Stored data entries
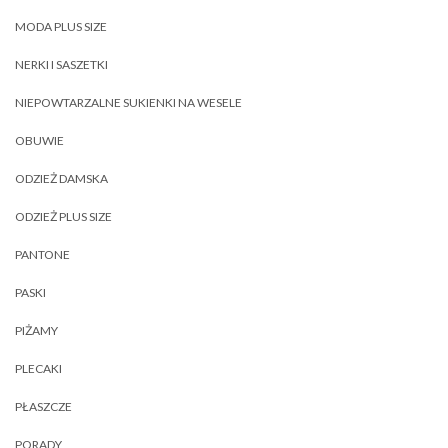
MODA PLUS SIZE
NERKI I SASZETKI
NIEPOWTARZALNE SUKIENKI NA WESELE
OBUWIE
ODZIEŻ DAMSKA
ODZIEŻ PLUS SIZE
PANTONE
PASKI
PIŻAMY
PLECAKI
PŁASZCZE
PORADY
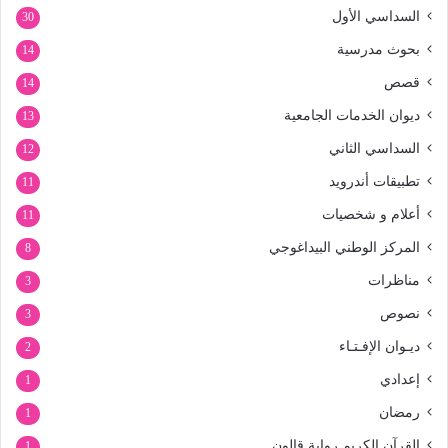
السداسي الأول
30
بحوث مدرسية
14
قصص
14
ديوان الخدمات الجامعية
13
السداسي الثاني
12
تطبيقات أندرويد
11
أعلام و شخصيات
11
المركز الوطني البيداغوجي
8
مناظرات
3
نصوص
3
ديـوان الإفـتـاء
2
إعدادي
1
رمضان
1
القرآن الكريم رواية قالون
1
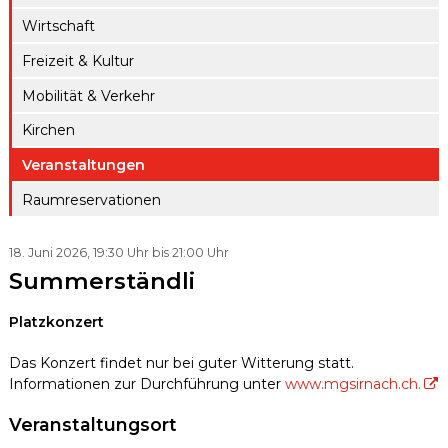
ule
gen A – Z
Wirtschaft
Raumreserva
Jugendproje
Digitaler
tionen
Freizeit & Kultur
kt LiFT
Schalter
Mobilität & Verkehr
Kanton
Weitere
Thurgau
Angebote
Kirchen
Veranstaltungen
Raumreservationen
18. Juni 2026
, 19:30 Uhr
bis 21:00 Uhr
Summerständli
Platzkonzert
Das Konzert findet nur bei guter Witterung statt.
Informationen zur Durchführung unter
www.mgsirnach.ch.
Veranstaltungsort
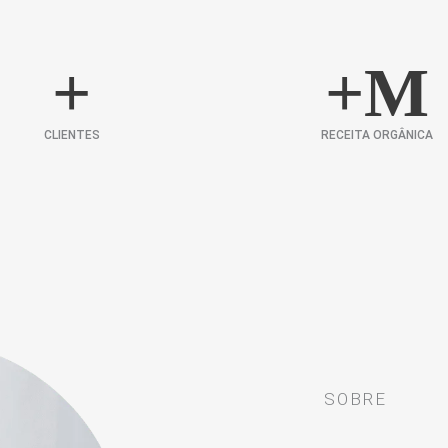
+
+
M
CLIENTES
RECEITA ORGÂNICA
SOBRE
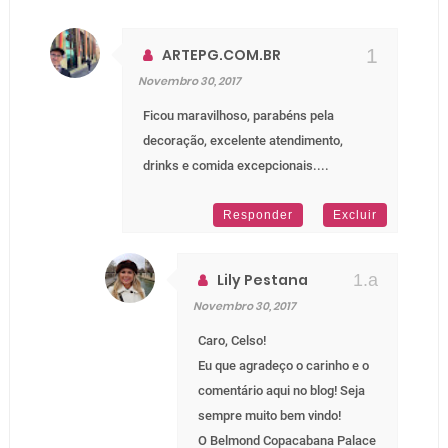
ARTEPG.COM.BR
Novembro 30, 2017
Ficou maravilhoso, parabéns pela
decoração, excelente atendimento,
drinks e comida excepcionais....
Responder
Excluir
Lily Pestana
Novembro 30, 2017
Caro, Celso!
Eu que agradeço o carinho e o
comentário aqui no blog! Seja
sempre muito bem vindo!
O Belmond Copacabana Palace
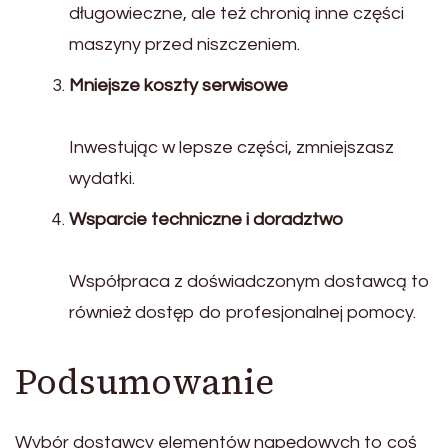
długowieczne, ale też chronią inne części
maszyny przed niszczeniem.
Mniejsze koszty serwisowe
Inwestując w lepsze części, zmniejszasz
wydatki.
Wsparcie techniczne i doradztwo
Współpraca z doświadczonym dostawcą to
również dostęp do profesjonalnej pomocy.
Podsumowanie
Wybór dostawcy elementów napędowych to coś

> _Job_
Your answer must be every line from the entries that contains the string "części", copied as it stands.

> _Completed task_
długowieczne, ale też chronią inne części
Inwestując w lepsze części, zmniejszasz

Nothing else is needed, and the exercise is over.